As I matured in my career, and despite my eagerness to move forward, I learned the value in looking back. If I jump ahead too quickly, I might miss the most important lessons.
As an athlete, that meant to review the game film. It was never fun revisiting my poor decisions and bad play, but it was necessary if I wanted to grow from the bad.
The film provided me with crucial feedback. I could view specific situations that I knew I’d face again and learn how to better navigate them.
Sometimes, reviewing the film was incredibly frustrating because I saw how some of the bad was completely outside of my control. It could’ve been a bogus and momentum-shifting call from a referee or a coach’s decision that didn’t play out well.
While I may have had zero control over some of those things — I was able to witness how I responded. Did my body language go negative? Did my level of engagement change? Did I bring my teammates together, or was I stuck on myself?
For much of the world, 2020 has been a big loss. We’ve all been negatively affected to a degree by Covid and other events of the past year. If you’re anything like me, then the temptation is to think, “Just get to 2021. Turn the page. Let’s put this past year behind us and move on. I’m done with canceling events and family gatherings. When’s the vaccine gonna be distributed? When will life return to normal?”
I get it. I’m there with you. Besides, at the end of every year, I’m always a bit ready to get to the next year. There’s a freshness and a hope with what’s new. But I’d encourage you to run back the tape on this past year. There’s much we can learn from pausing to take inventory of what we’ve been through. And similar to athletics, there’s often more we can learn from our losses than our victories.
Wins can blind us to reality. But losses often expose us to the truth.
2020 has stripped away a lot. It’s simplified many of our lives, and I believe that can be a prime opportunity to learn more about ourselves and how to progress with whatever the next year throws at us.
This isn’t difficult. Take an hour or two to go back through the past year. Review your calendar (or Instagram reel). Do it alone or do it with your spouse, family, or team.
Here’s a few questions I’d ask after games to myself and also with my team. They’re the same questions I now ask myself and with my wife.

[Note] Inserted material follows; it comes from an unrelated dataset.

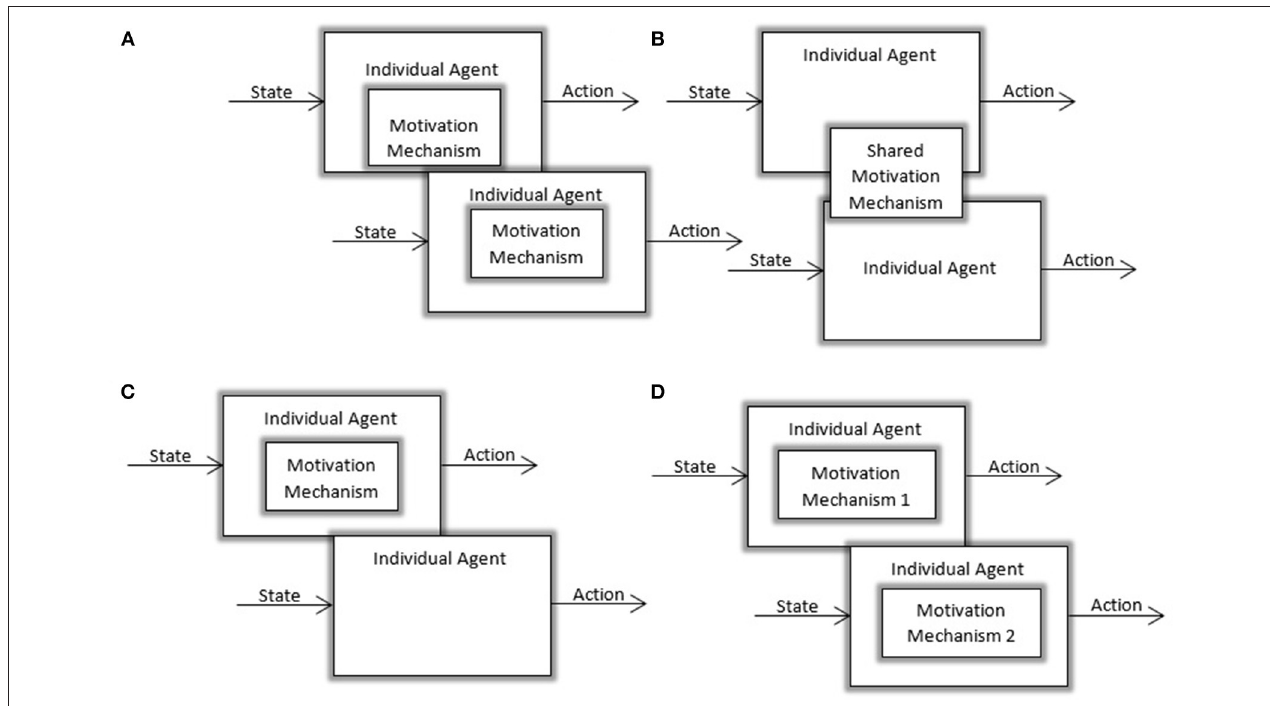
FIGURE 3 | Visualization of different possible multi-agent settings: (A) Multi-agent setting with homogeneous agents and decentralized motivation mechanisms (B) Multi-agent settings with homogeneous agents using a centralized motivation mechanism (C) Heterogeneous society with a subset of motivated agents (D) Heterogeneous society with agents using different motivation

- What went well? What worked?
- What didn’t go well?
- What must change?
- How did I respond to the adversity?
My college coach, Bruce Weber, used to say, “You’re never quite as good or bad as you think.” The film usually proved that to be true. But after some games, the film could be downright ugly. Taking just a little bit of time to review before moving on allowed me to own it all — the good, bad, and ugly. Facing that and learning from it is what toughened my resolve and polished my game to become better the next time around.
2021 is around the corner. Unfortunately, all of our problems won’t be gone once January 1st hits. No matter how this year has gone for you — I guarantee there’s plenty to look back on and learn from.
Take a small step back. Review. Remorse. Rejoice. Remember. You’ll be better for it.